Setting a price for your product is one of the most important decisions a medical device startup will ever make. A recent A16Z podcast reminds us that “There’s no other single number that ties to the valuation” of your company.
Once set, prices are hard to raise. If you price too low, you can leave millions of dollars of revenue and profits on the table, starving your company of the funds it needs to re-invest in growth. If you price too high, product adoption will suffer.
So, it’s worth investing a fair amount of time and money with pricing experts before you launch your product. They’ve done this a lot more often than you have.
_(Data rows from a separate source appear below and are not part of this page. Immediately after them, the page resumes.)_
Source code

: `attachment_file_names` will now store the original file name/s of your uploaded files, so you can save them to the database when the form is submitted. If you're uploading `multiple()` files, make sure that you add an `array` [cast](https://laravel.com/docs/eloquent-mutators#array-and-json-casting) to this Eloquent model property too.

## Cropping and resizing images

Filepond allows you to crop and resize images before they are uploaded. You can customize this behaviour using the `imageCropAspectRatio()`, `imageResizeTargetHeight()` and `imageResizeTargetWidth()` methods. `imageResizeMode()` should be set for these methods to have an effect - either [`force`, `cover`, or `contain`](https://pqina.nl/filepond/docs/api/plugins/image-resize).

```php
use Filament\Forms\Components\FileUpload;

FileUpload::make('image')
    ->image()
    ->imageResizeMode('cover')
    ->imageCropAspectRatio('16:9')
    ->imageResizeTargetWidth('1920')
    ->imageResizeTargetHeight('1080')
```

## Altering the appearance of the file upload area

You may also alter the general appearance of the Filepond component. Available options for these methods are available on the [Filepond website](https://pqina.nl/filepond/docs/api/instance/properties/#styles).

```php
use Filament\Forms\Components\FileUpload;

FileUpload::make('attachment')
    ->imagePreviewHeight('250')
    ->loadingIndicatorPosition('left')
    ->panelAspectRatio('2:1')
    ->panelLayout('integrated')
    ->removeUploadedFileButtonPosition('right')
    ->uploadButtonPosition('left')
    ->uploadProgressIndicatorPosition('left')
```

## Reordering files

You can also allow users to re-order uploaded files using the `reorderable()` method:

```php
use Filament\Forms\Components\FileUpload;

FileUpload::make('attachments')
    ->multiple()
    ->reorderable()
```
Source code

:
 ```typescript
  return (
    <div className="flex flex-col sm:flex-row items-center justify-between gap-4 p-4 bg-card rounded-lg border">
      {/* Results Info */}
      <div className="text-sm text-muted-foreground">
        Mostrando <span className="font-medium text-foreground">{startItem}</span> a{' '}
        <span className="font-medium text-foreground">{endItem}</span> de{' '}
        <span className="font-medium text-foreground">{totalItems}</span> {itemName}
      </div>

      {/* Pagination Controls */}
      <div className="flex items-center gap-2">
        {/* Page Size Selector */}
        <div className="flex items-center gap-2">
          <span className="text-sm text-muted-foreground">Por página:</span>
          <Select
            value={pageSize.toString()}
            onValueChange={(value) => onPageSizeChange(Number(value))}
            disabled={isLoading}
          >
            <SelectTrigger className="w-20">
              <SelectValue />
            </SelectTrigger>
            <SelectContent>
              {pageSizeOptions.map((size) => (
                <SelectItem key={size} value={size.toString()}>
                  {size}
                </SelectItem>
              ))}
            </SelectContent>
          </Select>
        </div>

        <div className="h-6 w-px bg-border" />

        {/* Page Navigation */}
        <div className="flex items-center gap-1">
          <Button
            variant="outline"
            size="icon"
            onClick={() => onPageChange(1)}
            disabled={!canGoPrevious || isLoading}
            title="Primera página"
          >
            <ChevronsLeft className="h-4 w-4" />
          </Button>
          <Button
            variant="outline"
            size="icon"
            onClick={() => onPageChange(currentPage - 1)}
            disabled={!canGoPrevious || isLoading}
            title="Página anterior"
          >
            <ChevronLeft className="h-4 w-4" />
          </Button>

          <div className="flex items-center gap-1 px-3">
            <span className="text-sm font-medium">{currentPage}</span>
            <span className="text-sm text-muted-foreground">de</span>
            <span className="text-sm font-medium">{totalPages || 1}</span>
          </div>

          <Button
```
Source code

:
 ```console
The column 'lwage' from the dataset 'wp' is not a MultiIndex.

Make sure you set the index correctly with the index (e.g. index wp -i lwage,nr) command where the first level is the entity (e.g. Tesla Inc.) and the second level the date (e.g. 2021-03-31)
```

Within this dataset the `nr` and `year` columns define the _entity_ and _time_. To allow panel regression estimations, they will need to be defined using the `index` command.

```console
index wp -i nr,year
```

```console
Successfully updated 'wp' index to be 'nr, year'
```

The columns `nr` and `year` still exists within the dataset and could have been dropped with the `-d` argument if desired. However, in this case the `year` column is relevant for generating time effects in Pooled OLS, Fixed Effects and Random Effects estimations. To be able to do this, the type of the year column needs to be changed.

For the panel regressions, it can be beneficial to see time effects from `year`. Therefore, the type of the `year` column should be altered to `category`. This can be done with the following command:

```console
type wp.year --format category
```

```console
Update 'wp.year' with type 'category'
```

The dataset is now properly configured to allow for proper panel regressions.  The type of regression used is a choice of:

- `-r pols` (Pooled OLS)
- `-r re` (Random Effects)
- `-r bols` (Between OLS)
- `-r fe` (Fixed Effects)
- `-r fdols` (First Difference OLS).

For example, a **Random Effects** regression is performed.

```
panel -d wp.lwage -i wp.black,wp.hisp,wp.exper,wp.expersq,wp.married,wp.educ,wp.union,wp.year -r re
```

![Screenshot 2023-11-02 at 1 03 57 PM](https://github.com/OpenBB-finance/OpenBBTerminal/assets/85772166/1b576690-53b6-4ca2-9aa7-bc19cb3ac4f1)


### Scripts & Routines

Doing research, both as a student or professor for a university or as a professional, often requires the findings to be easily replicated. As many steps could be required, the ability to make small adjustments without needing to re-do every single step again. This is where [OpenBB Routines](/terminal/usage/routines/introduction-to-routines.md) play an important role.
That said, you should know that there are five basic approaches to setting your price, as follows:
1. Comparables
If you aren’t first to market in your category, you’ll likely need to price to compete with existing players. You can adjust your price up if you have superior features or superior clinical data, and you can adjust your price down if you want to take market share. Think of this like selling your house.
2. Code Economics
If your new product happens to fit into an existing reimbursement code for a procedure, then you can price your product so that the total provider procedure cost is covered by the reimbursement amount for the existing code. You should adjust your price down somewhat to give the provider some profit, to incentivize the provider to perform more procedures.
3. Cost-Savings (aka Payer Economics)
You can price your new product so that the incremental cost of the product to the payer is balanced by the risk-adjusted NPV of the longer-term savings that the use of the product engenders. This can be cost-neutral for the payer, or you can adjust your price down somewhat to give the payer more incentive to cover the procedure.
4. Cost-Effectiveness (aka Patient Economics)
You can price your new product to capture its whole value to the patient and healthcare system versus the best alternative therapy. Set a price that captures the incremental QALYs and cost-savings your device provides for the patient and health care system. The first hepatitis-C vaccines were the textbook example of this.
5. Provider Economics
For some products, such as trans-catheter valves, the biggest value for the provider is in the product’s ability to help build the provider’s brand, and thus drive more patients overall to the provider. A sophisticated marketing program is often a core component of these products, to ensure that the provider reaps the business benefits they desire. You can price these products to capture the value provided by the incremental overall business benefit to the provider.
What about value-based pricing? I encourage you to read Peter Bach’s article here. To paraphrase Frank David https://twitter.com/Frank_S_David, the reality is that value-based contracts are mostly smoke and very little fire. You’re one of 10000 line items the payer is managing. Until you become a big line item it’s not worth negotiating for them.